#### [THE DATA]
= = =

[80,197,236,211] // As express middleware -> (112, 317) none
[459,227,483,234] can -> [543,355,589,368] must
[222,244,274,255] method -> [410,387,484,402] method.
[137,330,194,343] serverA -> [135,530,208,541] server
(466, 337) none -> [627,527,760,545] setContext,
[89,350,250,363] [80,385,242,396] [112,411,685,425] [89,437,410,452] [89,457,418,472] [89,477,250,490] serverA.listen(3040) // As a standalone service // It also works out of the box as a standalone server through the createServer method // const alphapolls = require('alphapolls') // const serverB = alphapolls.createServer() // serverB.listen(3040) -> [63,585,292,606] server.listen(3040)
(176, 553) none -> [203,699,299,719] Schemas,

= = =

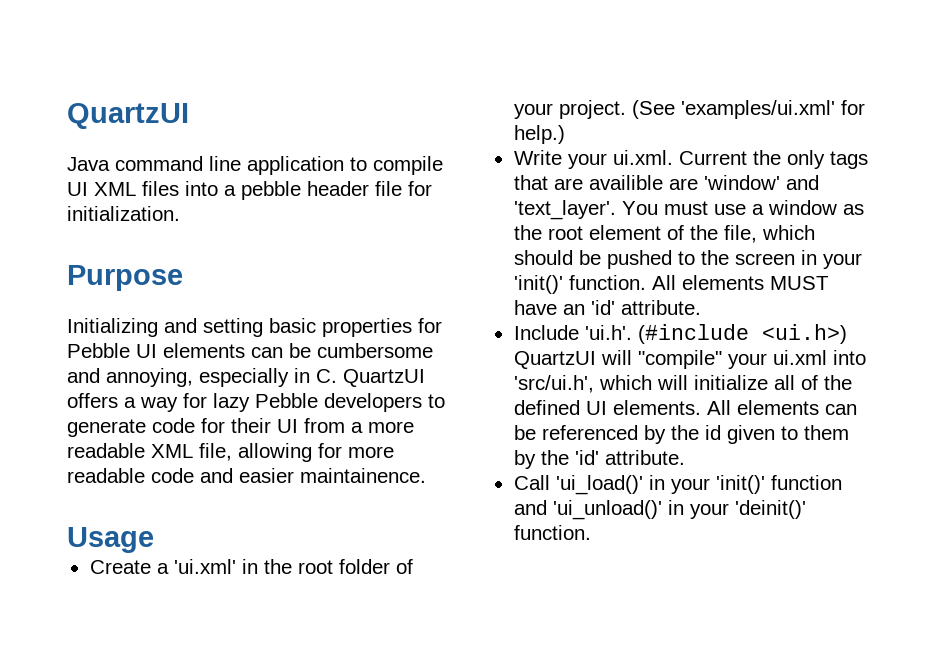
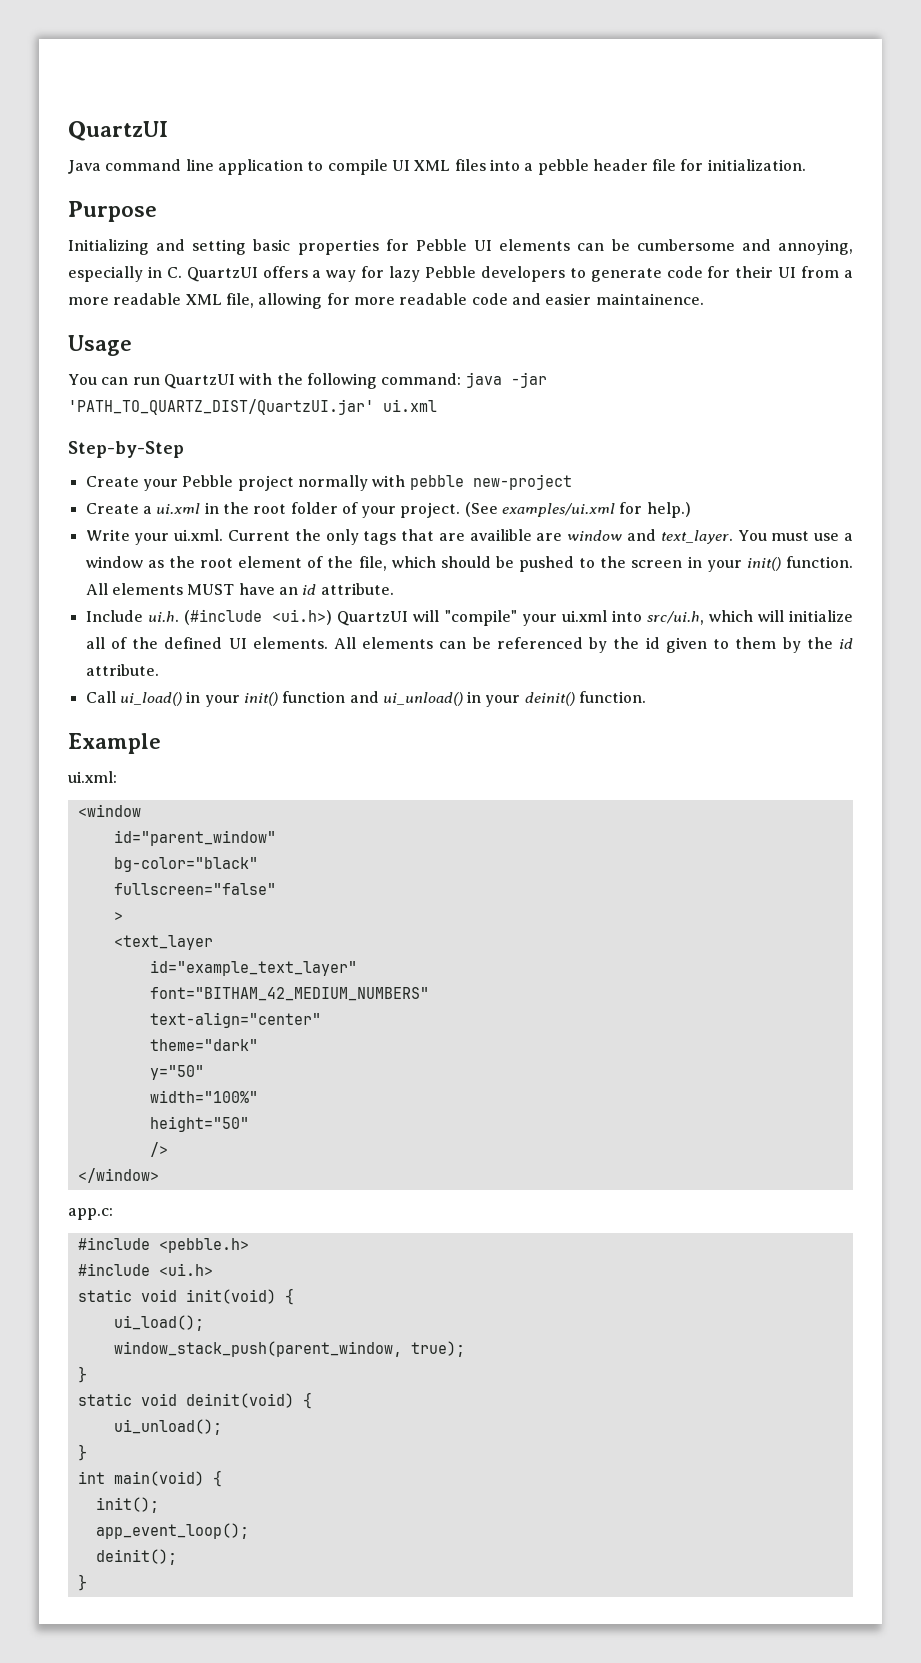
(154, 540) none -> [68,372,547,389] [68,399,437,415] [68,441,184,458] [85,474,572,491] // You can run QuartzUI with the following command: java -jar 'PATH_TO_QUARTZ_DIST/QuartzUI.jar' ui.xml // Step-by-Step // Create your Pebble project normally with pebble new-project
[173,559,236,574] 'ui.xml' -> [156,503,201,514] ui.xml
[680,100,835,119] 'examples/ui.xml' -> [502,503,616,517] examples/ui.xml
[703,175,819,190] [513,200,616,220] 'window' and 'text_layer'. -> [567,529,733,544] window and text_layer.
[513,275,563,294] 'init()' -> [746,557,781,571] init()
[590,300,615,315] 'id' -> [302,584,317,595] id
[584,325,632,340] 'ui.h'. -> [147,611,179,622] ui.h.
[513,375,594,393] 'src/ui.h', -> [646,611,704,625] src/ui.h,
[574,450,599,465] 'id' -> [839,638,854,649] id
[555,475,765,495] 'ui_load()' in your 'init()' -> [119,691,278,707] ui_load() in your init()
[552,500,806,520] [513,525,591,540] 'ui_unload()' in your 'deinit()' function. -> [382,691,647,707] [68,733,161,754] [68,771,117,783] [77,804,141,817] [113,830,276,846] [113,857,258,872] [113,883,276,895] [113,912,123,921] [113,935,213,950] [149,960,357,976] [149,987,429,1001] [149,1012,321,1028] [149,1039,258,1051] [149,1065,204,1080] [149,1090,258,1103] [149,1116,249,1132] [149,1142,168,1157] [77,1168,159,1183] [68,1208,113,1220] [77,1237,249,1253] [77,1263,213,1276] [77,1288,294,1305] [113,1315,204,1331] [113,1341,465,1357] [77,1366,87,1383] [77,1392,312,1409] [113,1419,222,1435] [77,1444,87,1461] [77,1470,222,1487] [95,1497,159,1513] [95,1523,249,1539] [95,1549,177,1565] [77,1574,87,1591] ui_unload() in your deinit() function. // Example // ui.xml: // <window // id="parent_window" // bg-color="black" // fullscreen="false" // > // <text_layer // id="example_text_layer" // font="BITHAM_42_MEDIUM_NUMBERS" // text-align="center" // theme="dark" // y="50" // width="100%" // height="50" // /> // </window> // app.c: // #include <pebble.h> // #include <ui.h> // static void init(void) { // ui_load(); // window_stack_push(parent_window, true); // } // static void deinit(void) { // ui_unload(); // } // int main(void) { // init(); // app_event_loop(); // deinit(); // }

= = =

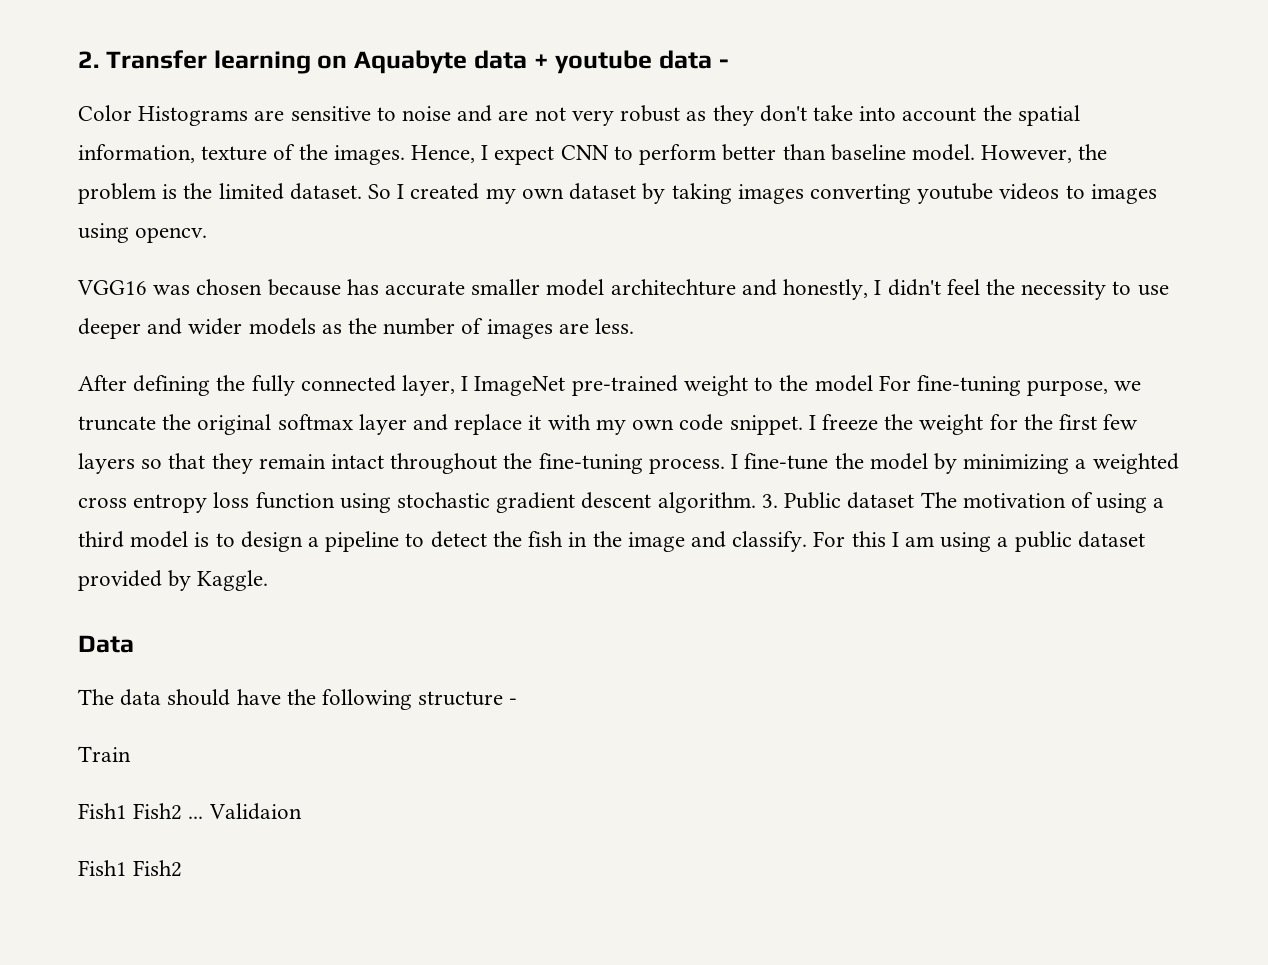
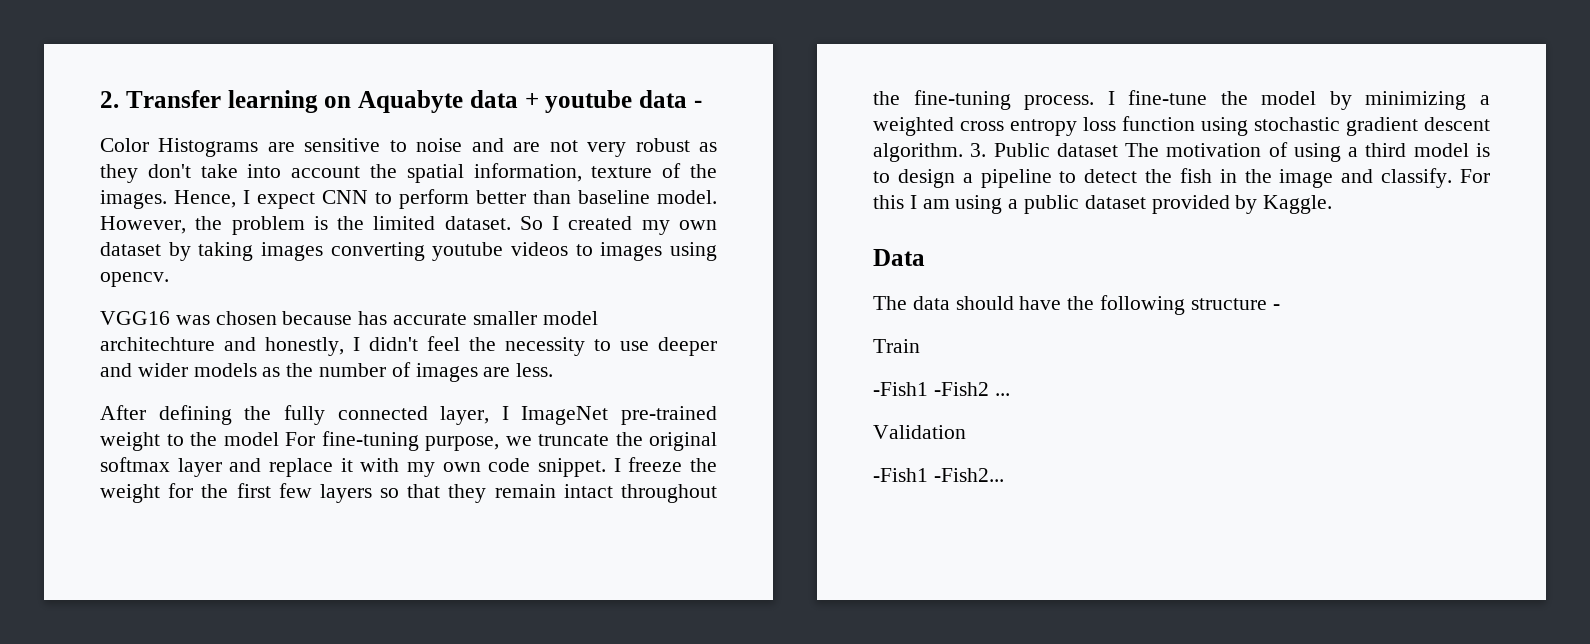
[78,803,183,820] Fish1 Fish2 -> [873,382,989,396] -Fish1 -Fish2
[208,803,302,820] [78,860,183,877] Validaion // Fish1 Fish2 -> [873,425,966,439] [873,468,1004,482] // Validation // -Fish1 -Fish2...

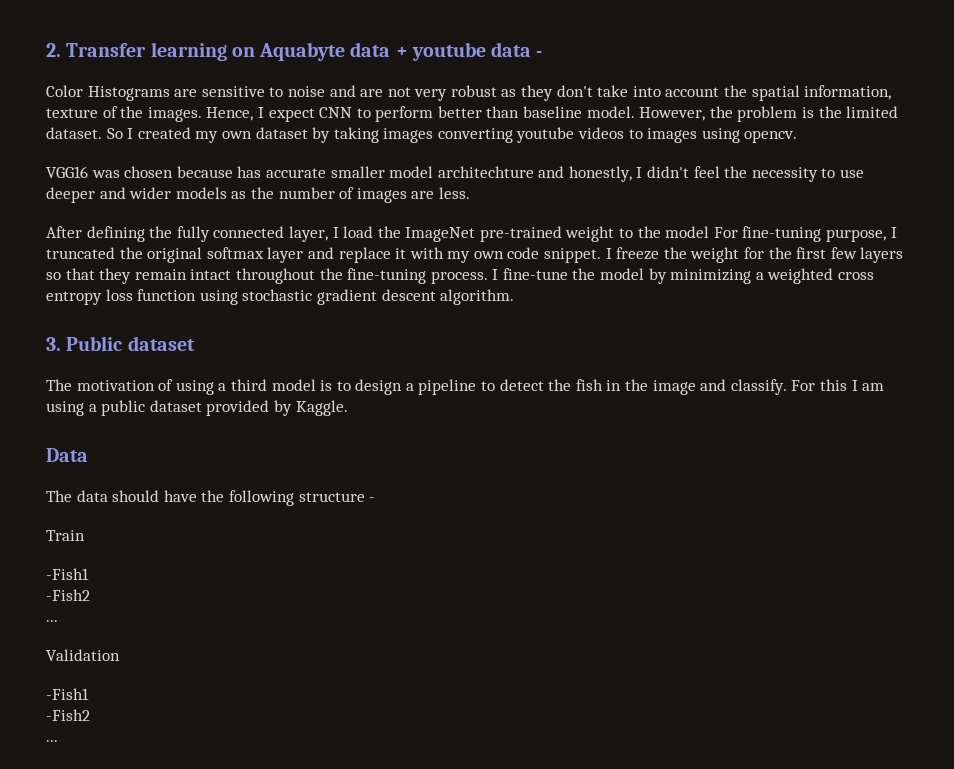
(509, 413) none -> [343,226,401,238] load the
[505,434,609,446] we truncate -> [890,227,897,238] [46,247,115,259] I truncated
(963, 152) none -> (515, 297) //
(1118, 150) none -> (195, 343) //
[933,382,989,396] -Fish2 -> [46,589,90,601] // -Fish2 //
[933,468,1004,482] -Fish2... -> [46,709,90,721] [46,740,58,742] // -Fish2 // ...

= = =

#### [WHAT NEEDS TO BE DONE]
Read through the lines above and collect those that contain the string "method".

#### [WRITTEN RESPONSE]
[222,244,274,255] method -> [410,387,484,402] method.
[89,350,250,363] [80,385,242,396] [112,411,685,425] [89,437,410,452] [89,457,418,472] [89,477,250,490] serverA.listen(3040) // As a standalone service // It also works out of the box as a standalone server through the createServer method // const alphapolls = require('alphapolls') // const serverB = alphapolls.createServer() // serverB.listen(3040) -> [63,585,292,606] server.listen(3040)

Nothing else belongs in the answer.